- Exercise tasks:
• 1. Using the passage on Scottish sentencing figures, answer the following:
(a) Which report does the passage discuss?
(b) Who delivered the broadcast item quoted in the passage?
(c) According to that broadcast, what share of people jailed in Scotland received sentences of less than a year?
• 2. For each statement, state whether it agrees with the passage on Scottish sentencing figures, and quote the words of the passage that decide it.
(a) The quoted broadcast mentions unpaid work as a kind of community sentence.
(b) The passage gives the proportion of sentences that fell in the 6 to 12-month range.
(c) The passage says Reporting Scotland counted only sentences of up to 3 months as short sentences.
• 3. Continue the passage on Scottish sentencing figures from its final sentence.

- Document extract:
Criminal Proceedings in Scotland, 2017-18, contains several pieces of evidence suggesting progress in Scotland which Humza Yousaf’s equivalents in the non-Scottish parts of the UK would sell their grannies for, yet ignoring the above dramatic good news and many other trends reported below, Reporting Scotland found a way to extract and construct a bad news story out of this extensive report:
Yesterday, Jackie Bird told us:
‘Almost 80% of people jailed in Scotland received sentences of less than a year according to new figures. That’s despite government plans to ask courts not to impose such short prison terms and instead use community sentences such as unpaid work.’
You see how they did this. They decided that all sentences up to 12 months, rather than those up to 3 months were ‘short sentences’, found less progress there and snuffled out this wee truffle they could selectively foreground:
Of course, we cannot see what proportion of those sentences were in the 6 to 12-month range. Do we actually want those reduced? Are they short sentences at all? Not to my mind, they’re not.

- Data section:
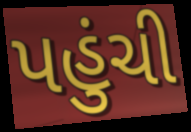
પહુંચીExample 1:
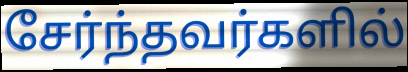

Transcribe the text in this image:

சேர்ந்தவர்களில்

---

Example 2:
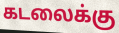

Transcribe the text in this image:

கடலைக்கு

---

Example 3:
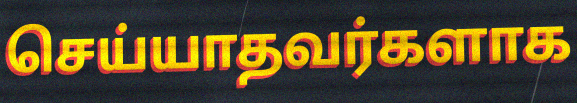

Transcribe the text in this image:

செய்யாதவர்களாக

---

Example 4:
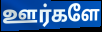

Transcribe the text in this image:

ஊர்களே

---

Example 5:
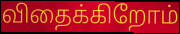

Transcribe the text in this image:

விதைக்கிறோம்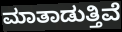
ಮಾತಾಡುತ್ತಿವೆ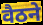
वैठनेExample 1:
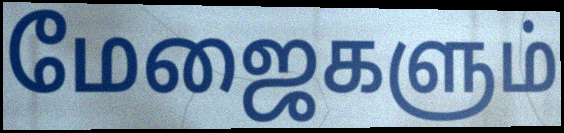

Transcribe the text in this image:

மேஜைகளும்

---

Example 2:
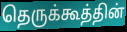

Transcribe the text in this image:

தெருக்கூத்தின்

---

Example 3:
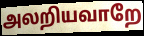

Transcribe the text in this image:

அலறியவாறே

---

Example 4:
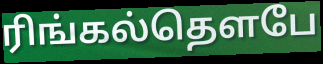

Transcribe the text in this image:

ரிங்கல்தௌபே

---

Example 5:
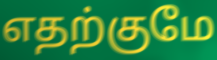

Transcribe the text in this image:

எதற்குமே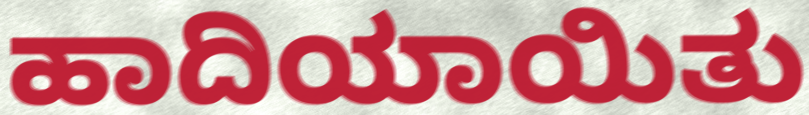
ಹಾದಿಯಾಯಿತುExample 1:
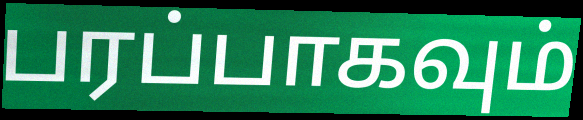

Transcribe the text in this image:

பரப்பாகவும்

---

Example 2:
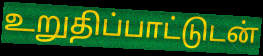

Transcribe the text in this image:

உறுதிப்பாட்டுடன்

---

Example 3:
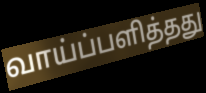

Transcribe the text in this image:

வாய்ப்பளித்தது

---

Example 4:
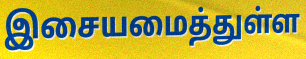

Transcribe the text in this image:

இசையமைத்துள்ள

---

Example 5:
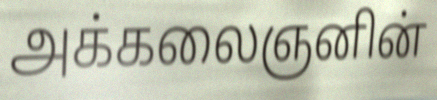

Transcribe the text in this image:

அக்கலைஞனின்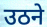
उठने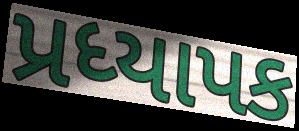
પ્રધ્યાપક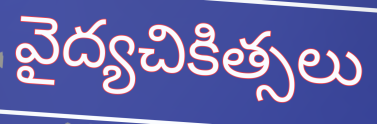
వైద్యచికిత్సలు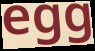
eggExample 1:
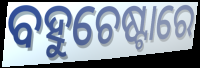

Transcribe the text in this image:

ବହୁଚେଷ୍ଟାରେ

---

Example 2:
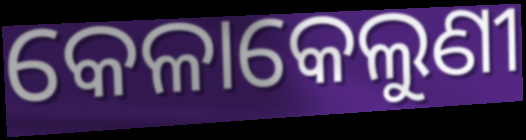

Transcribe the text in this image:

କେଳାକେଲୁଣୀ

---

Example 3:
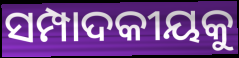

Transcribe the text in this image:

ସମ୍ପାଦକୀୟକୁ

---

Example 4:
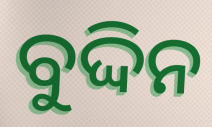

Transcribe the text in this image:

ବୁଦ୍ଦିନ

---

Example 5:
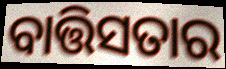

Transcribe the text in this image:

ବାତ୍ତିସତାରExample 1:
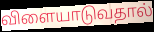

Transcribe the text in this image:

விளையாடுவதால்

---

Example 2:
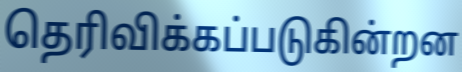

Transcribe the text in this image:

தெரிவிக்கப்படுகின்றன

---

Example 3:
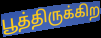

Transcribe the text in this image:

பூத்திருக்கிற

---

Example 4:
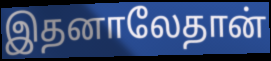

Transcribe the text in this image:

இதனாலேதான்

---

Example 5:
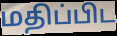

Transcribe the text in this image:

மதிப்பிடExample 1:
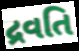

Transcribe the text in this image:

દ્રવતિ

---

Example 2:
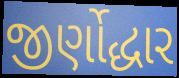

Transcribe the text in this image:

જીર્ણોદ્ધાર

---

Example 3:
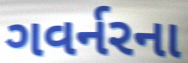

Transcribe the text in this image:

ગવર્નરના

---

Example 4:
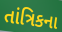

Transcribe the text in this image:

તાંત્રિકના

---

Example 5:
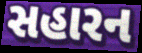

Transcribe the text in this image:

- Responses for each task:
• 1.
(a) Criminal Proceedings in Scotland, 2017-18.
(b) Jackie Bird.
(c) Almost 80%.

• 2.
(a) Yes: "instead use community sentences such as unpaid work."
(b) No: "we cannot see what proportion of those sentences were in the 6 to 12-month range."
(c) No: "They decided that all sentences up to 12 months, rather than those up to 3 months were ‘short sentences’"

• 3.
The report is 106 pages long and stuffed with other headline-worthy news, all ignored. Here’s my extract:
Handling offensive weapons:
Oh how, the ministers in London, England and Wales would drool over the above. Of course, RS would feel able to just report the last year and ignore the unwanted trend. You’ll remember many other times when they have preferred the longer view just to get a bigger headline percentage.
Overall convictions trend, still ongoing:
Convictions for crime continued to fall steady in the years since the SNP came to power. Multiple factors will be contributory, but the government of the day and its policies must take some of the credit just as, surely, they’d take any blame.
Average length of sentences:
The average length of sentences goes up and this is good news because it means fewer and fewer are going to prison for minor offences especially where violence is not involved. The average is now based on a smaller number serving longer terms thus increasing it. This trend shows the Scottish system encouraged by the Scottish Government has learned the key lesson that very short sentences are both ineffective and often make things worse by exposing minor offenders to the malign influence of those who have committed more serious crimes.
Fewer younger people convicted:
Though convictions for all groups have declined over the last ten years, the decrease has been most dramatic for the youngest group (under 21) and, less so, for the second youngest group (21-30). This is, of course, particularly good news as these are the groups most likely to be involved in crime. Similarly, the rate for males has declined dramatically from 46 per 1 000 population in 2008 to 28 in 2017-18. The rate for females has declined from 8 per 1 000 population in 2008 to 6 in 2017.
Spread the real news!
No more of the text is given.